Acting U.S. Trade Representative Demetrios Marantis announced last week that the Obama Administration was exploring the possibility of a Trade and Investment Framework Agreement (TIFA) with the Economic Community of West African States (ECOWAS), the region's economic bloc consisting of 15 member states including Nigeria, Ghana and Ivory Coast. "A TIFA with ECOWAS can significantly contribute to economic growth and increased international competitiveness on both sides of the Atlantic," said Marantis.

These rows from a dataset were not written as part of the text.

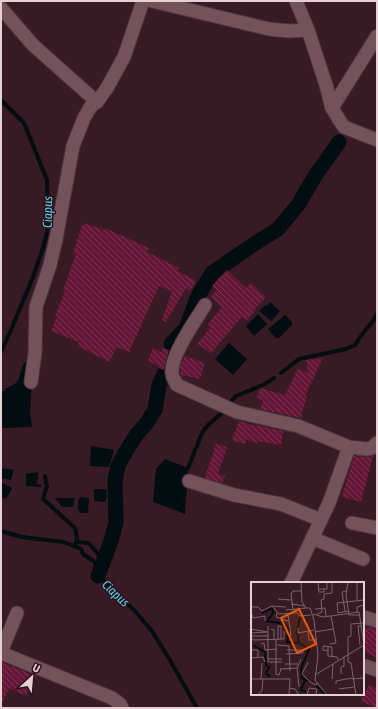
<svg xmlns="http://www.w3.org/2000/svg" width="378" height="709" viewBox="0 0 378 709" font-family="'Asap Condensed',sans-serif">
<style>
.water{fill:#010d10}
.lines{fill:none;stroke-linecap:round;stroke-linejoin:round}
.stream{stroke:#010d10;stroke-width:4}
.canal{stroke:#010d10;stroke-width:15}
.building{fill:url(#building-back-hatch)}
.minor-casing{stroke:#4d353c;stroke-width:15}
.minor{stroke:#74525b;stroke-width:13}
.labels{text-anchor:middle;stroke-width:3;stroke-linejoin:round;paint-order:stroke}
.water-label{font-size:13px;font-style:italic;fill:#53d3ed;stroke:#2d101a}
.inset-river{fill:none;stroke:#010d10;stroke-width:2}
.inset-road{fill:none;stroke:#7d636a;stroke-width:1}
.view{fill:#e8590c;fill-opacity:0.15;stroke:#e8590c;stroke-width:2}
.inset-edge{fill:none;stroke:#e5d0d5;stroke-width:2}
</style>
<defs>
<pattern id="building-back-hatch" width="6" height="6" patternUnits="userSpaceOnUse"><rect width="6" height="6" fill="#651535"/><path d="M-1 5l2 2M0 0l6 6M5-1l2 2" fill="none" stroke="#7b3651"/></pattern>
</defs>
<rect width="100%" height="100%" fill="#371a23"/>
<!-- water -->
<g class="water">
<path d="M270 302 280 311 271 321 259 311 265 305 267 306Z"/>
<path d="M258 314 267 324 254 336 246 326Z"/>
<path d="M285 315 292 322V325L279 338H276L268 329Z"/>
<path d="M229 343 247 359 233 375 215 359Z"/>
<path d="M25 362 27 363 32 382 30 412 32 427 1 428V391H5V389C24 382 17 375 25 362Z"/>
<path d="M91 446 114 450 109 467 90 466Z"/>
<path d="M165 459 188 468 185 514 153 502 156 469Z"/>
<path d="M1 468 14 470 11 480 1 478Z"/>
<path d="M38 472 37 484 41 485V487L26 486V474Z"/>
<path d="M1 482 12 488 6 499 1 497Z"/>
<path d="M94 489H106L107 497 105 502 94 501Z"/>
<path d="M81 497 89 498 88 513H81L78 510V500Z"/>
<path d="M55 498H75L73 507H62Z"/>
</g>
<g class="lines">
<!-- stream -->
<g class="stream">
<path d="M1 100 24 123 47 180 48 229 43 248 33 277 11 330 1 352"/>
<path d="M281 373 299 359 346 349 355 345 363 333 374 320 377 314"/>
<path d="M228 405 236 396 265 384 274 378"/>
<path d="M188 468 202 433 208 425 223 412"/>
<path d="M45 476 47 486 43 499 75 528 77 538 75 546"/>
<path d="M1 531 22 537 64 542 81 549 83 554 95 562 98 576 134 610 152 631 171 662 197 708"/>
<path d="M76 542 89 543 98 554 102 563"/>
</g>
<!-- canal -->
<path class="canal" d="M98 576 111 541 116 522 115 480 118 466 126 451 137 434 146 424 155 410 159 385 173 355 171 344 186 328 198 296 212 273 254 244 278 229 298 205 315 176 339 142"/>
</g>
<!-- building -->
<g class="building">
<path d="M83 223 105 230V228L149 248 147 252 179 268 178 271 196 281 190 291 186 288 166 322 162 320 172 291 159 286 129 352 117 347 109 362 78 346 79 342 51 331 57 316H55L65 291 63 290 76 254 73 253Z"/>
<path d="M227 270 246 288 251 283 266 297 254 310 255 311 246 321 242 317 211 353 197 344 210 328 207 325 222 307 211 296 217 290 212 286Z"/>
<path d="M153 347 160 352 164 348 169 350 165 364 164 370 158 368 159 366 148 361Z"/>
<path d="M185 356 205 363 200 379 181 375 180 367Z"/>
<path d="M323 358 305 396H307L301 418 260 409 263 400 257 398 260 388 285 395 298 368 308 373 306 360Z"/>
<path d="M239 421 255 426 256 425 283 431 281 445 258 441 257 443 246 439 245 444 232 440Z"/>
<path d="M216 444 227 447 218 474 225 476 222 483 205 478Z"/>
<path d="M354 456 365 457 373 456 361 502 342 497Z"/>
<path d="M367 627 377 629V658L363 651V628L366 629Z"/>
<path d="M1 662 36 676 26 696 9 688 1 706Z"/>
<path d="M369 685 377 689V708L361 701Z"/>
</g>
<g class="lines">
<!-- minor casing -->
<g class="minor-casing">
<g id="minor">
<path d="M152 1 269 29 289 31 308 30"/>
<path d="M296 1 308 30 326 85 332 108 338 118 344 127 377 140"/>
<path d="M1 8 33 45 97 102"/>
<path d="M332 108 377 36"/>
<path d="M205 305C196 320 170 356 172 373 172 377 175 381 177 385L237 412 298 426 349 447 366 449 372 448 377 443"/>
<path d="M31 382 35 353 36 307 50 265 56 239 73 146 84 118 91 106 97 102 107 88 124 57 143 1"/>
<path d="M189 481 234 495 281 504 321 520"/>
<path d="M352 523 377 528"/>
<path d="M312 538 363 559"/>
<path d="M291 583 329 503 349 447"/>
<path d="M363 617 377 621"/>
<path d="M1 652 17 613"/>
<path d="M1 653 112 698 120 704 122 708"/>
<path d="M365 666 377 670"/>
</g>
</g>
<!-- minor -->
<use href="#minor" class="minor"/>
</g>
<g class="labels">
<!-- water labels -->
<g class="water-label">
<text transform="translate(47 212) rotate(-89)" y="5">Ciapus</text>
<text transform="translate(116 593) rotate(43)" y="5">Ciapus</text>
</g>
</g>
<!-- overview -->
<g transform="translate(251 582)">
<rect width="113" height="113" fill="#371a23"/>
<path class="inset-river" d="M11 31 21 26 22 31 16 39 34 42 38 47 36 60 48 61 58 67 50 87 51 96 57 99M48 62 46 49 49 35M2 63 14 70 15 83 18 85 15 91 19 95M54 98 50 108 55 110M65 104 74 112"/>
<path class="inset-road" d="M50 0 51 20 55 26H59L63 38 67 73 64 98 76 113M67 0 68 10H73V7M97 0 95 13 98 33H109M67 7H76V0M50 9H42L40 12 42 27 49 34 60 33M27 17 40 18M106 18V1M40 22 54 24M21 24 28 32 45 31M0 25H7L11 29 21 24 35 25M64 27 74 26 75 34M35 28 55 26M94 29 91 10 95 9M97 29 87 31 86 21 113 18M0 30 2 36 14 34V39M106 30V25L113 23M26 31 25 35 37 39M62 32 72 35 108 30 113 63 64 93M66 32 71 30 70 18 73 17V12L81 11V0M37 33 40 54M17 44V80H31M27 44H30V57M47 46V51L63 48M0 47 16 50M20 47 23 48V57M57 50 58 58H66M64 50 82 47M0 51 16 50M0 54H17M0 56 3 58 33 57V49M25 57V92L28 93 30 87M27 57V44M10 62 13 61 14 68 26 67M79 62 85 61 80 34M26 63 38 64 39 89M109 63 107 44H111M77 64V74L86 75 87 78M0 68H7V75M77 69 72 68V64L81 65V74M35 72 52 71V68H36M0 76 12 75 14 80M17 77H31M57 80 51 92 59 100 65 103 66 101M34 82H47M29 87 46 86M90 92V85L93 84V75M0 97H39L38 113M10 97 11 81M81 97 82 82M101 97 113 96M85 102V99L101 96M48 105 46 86 50 77M38 106 44 107 48 113M88 107 103 105M6 113 11 109 12 97M56 113 58 106 66 107 65 113M105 113 100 81 97 80V55L100 54V42L113 41"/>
<path class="view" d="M48 27 65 62 46 71 30 36Z"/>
<rect width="113" height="113" class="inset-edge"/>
</g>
<!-- border -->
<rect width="378" height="709" fill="none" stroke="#e5d0d5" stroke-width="4"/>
<!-- north arrow -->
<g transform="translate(32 677) rotate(26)" stroke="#2d101a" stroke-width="3" paint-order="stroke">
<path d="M0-3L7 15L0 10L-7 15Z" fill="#e5d0d5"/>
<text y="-6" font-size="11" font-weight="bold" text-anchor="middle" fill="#e5d0d5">U</text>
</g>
</svg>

Earlier in the week President Barack Obama met with four African heads of state, including those from ECOWAS member states Sierra Leone, Senegal and Cape Verde. He discussed the possibility of concluding a TIFA and taking other steps to expand the United States' trade relationship with the region, which has historically been a market dominated by Europe and more recently by China. A concluded, successful TIFA would open up export opportunities for U.S. companies hoping to enter the region, and ideally further integrate the U.S. into Africa's commodity wealth and ongoing economic development.
The U.S. currently already has TIFAs with four other African regional economic blocs, namely the East African Community (EAC), the Common Market for Eastern and Southern Africa (COMESA), the West African Economic and Monetary Union (WAEMU/UEMOA) and the South African Customs Union (SACU). These organizations have minimized trade and regulatory hurdles among member nations, allowing companies to sell to the region, rather than having to worry about differences from country to country, and making Africa overall a much more attractive export market than in years prior.
ECOWAS recorded GDP growth of 6.9% in 2012, more than double the global rate and an increase from the 5.9% rate of growth recorded in 2011. According to a recent economic forecast from Dun & Bradstreet, Sub-Saharan Africa should continue to see growth above 5% for the foreseeable future, driven primarily by commodities, and Sierra Leone and Senegal were expected to see noteworthy improvement in the coming four years.